Ancient Chinese scripts are unique as it comprised thousands of very complex characters or signs representing words. Conceived many thousands of years ago, the characters still serve as a system of writing for hundreds of millions of people. Chinese writing has been traced back to more than 3500 years ago and it is still considered as the oldest and widely used writing system prevalent anywhere in the world.

Ancient Chinese Scripts

Oracle bone script during Shang dynasty

Leaving aside the earliest form of ancient Chinese scripts, the ones used during the Shang dynasty have revealed a very complex writing system. Chinese used the oracle bone script from 1500 to 1000 BC and the script was engraved in turtle shells and bones of animals. Cracks would eventually appear and the patterns were interpreted by court officials for making predictions about future events that were divine in nature.

Linguists the world over unanimously believe that the writing system originated in China during the 2nd millennium BC. It was around 1889 that Wang Yirong, a scholar from Beijing, found ancient Chinese scripts on dragon bones. Oracle bones were spotted in the ruins of Anyang close to the Shang capital which was located in the northern henna province of China. It was common for the Chinese to use dragon bones for traditional medicine.

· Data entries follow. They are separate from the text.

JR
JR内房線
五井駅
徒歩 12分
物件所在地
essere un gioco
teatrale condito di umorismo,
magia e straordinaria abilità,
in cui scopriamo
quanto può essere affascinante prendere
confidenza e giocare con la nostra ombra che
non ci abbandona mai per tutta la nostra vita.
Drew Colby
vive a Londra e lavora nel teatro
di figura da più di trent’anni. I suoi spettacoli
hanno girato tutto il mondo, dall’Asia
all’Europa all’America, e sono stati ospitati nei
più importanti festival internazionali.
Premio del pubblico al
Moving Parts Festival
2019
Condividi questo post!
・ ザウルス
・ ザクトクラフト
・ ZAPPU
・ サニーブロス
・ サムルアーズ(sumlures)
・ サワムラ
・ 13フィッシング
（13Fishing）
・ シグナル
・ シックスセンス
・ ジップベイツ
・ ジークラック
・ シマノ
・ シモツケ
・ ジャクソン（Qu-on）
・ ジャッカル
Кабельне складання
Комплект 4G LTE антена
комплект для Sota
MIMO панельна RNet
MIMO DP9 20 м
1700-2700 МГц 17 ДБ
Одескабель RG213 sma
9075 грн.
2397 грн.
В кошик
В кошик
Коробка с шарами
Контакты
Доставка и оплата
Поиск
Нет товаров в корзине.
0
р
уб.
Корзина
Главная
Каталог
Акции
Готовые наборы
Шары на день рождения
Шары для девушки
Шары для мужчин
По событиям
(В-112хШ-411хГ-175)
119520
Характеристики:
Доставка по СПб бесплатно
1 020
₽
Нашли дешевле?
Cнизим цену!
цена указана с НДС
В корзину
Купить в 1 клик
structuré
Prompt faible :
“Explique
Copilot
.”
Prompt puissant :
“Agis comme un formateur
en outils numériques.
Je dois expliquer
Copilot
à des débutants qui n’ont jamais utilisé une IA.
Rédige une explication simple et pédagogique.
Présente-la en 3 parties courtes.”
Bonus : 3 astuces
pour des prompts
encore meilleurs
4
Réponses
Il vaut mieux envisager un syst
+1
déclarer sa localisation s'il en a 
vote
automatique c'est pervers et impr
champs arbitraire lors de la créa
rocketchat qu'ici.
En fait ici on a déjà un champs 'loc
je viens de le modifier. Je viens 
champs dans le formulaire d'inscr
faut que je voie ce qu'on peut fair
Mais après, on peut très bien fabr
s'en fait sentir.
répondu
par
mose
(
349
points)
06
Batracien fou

Ancient Chinese scripts on oracle bones were referred to as writings on shell bone. The writings were primarily divine in nature and by heating, the cracks in the bones determined answers to many complex questions. One had to inspect them to get an answer or a solution for many of the complex and intriguing problems faced in life. Questions were also posed for warfare, hunting, weather and for identifying auspicious days of the year.

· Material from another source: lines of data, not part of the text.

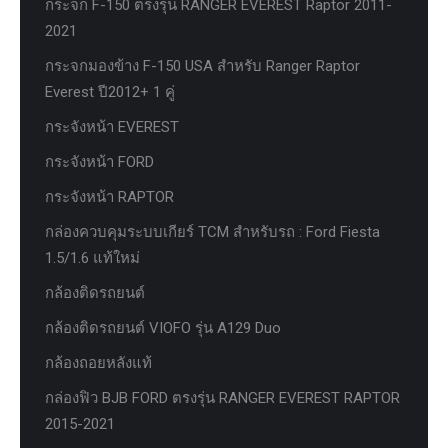
กระจก F-150 ตรงรุ่น RANGER EVEREST Raptor 2011-
2021
กระจกมองข้าง F-150 USA สำหรับ Ranger Raptor
Everest ปี2012+ 1 คู่
กระจังหน้า EVEREST
กระจังหน้า FORD
กระจังหน้า RAPTOR
กล่องควบคุมระบบเกียร์ TCM สำหรับรถ : Ford Fiesta
1.5/1.6 แท้ใหม่
กล้องติดรถยนต์
กล้องติดรถยนต์ VIOFO รุ่น A129 Duo
กล้องถอยหลังแท้
กล่องฟิว BJB FORD ตรงรุ่น RANGER EVEREST RAPTOR
2015-2021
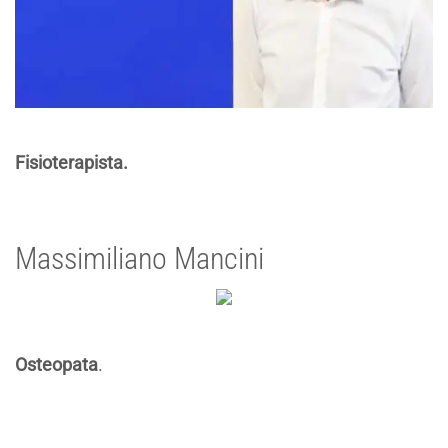
Fisioterapista.
Massimiliano Mancini
Osteopata
.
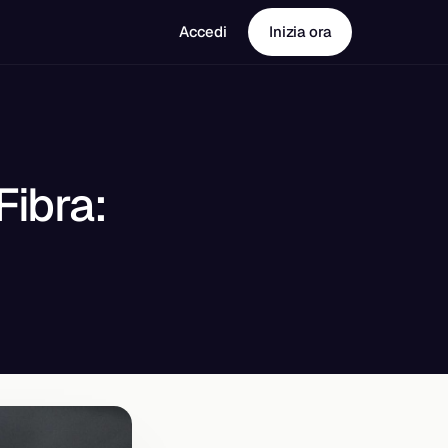
Accedi
Inizia ora
Fibra:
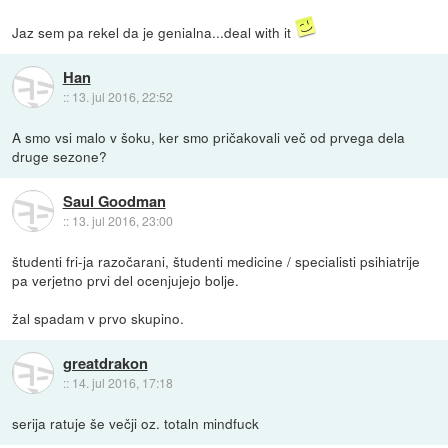
Jaz sem pa rekel da je genialna...deal with it
Han
::
13. jul 2016, 22:52
A smo vsi malo v šoku, ker smo pričakovali več od prvega dela
druge sezone?
Saul Goodman
::
13. jul 2016, 23:00
študenti fri-ja razočarani, študenti medicine / specialisti psihiatrije
pa verjetno prvi del ocenjujejo bolje.
žal spadam v prvo skupino.
greatdrakon
::
14. jul 2016, 17:18
serija ratuje še večji oz. totaln mindfuck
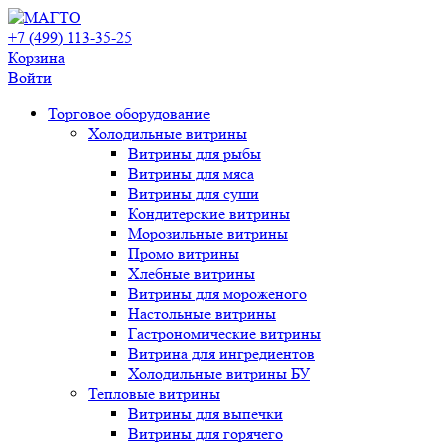
+7 (499) 113-35-25
Корзина
Войти
Свернуть/
Торговое оборудованиe
развернуть
Холодильные витрины
Витрины для рыбы
Витрины для мяса
Витрины для суши
Кондитерские витрины
Морозильные витрины
Промо витрины
Хлебные витрины
Витрины для мороженого
Настольные витрины
Гастрономические витрины
Витрина для ингредиентов
Холодильные витрины БУ
Тепловые витрины
Витрины для выпечки
Витрины для горячего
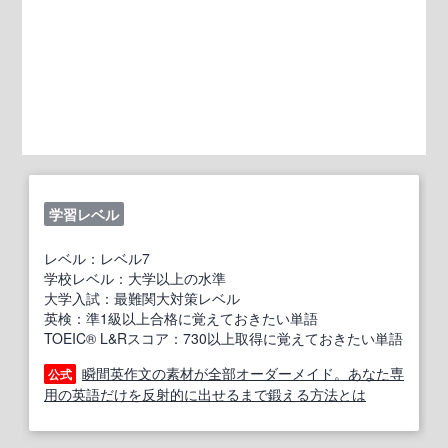
学習レベル
レベル：レベル7
学校レベル：大学以上の水準
大学入試：最難関大対策レベル
英検：準1級以上合格に覚えておきたい単語
TOEIC® L&Rスコア：730以上取得に覚えておきたい単語
瞬間英作文の素材が全部オーダーメイド。あなた専
公式
用の英語だけを反射的に出せるまで鍛える方法とは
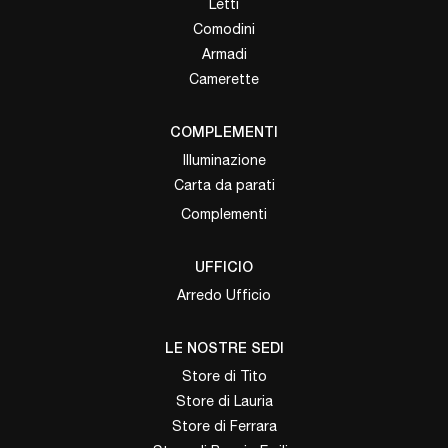
Letti
Comodini
Armadi
Camerette
COMPLEMENTI
Illuminazione
Carta da parati
Complementi
UFFICIO
Arredo Ufficio
LE NOSTRE SEDI
Store di Tito
Store di Lauria
Store di Ferrara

Pictograms became logograms

The priests in the olden times identified both positive as well as negative outcomes from the divine bones. Historians who have studied the origin of ancient Chinese scripts have said that close to the 3rd millennium BC, at the time of the late Neolithic period, pictograms were incised on jades and potteries. They identified ownership by a family or clan.

The symbols in ancient Chinese scripts became logograms and acquired linguistic value in course of time. Some time in the history of ancient China, the symbols which denominated objects, ceased to be so and ultimately became words for determining the objects. Historians are unsure when this change over happened in the history of Chinese language.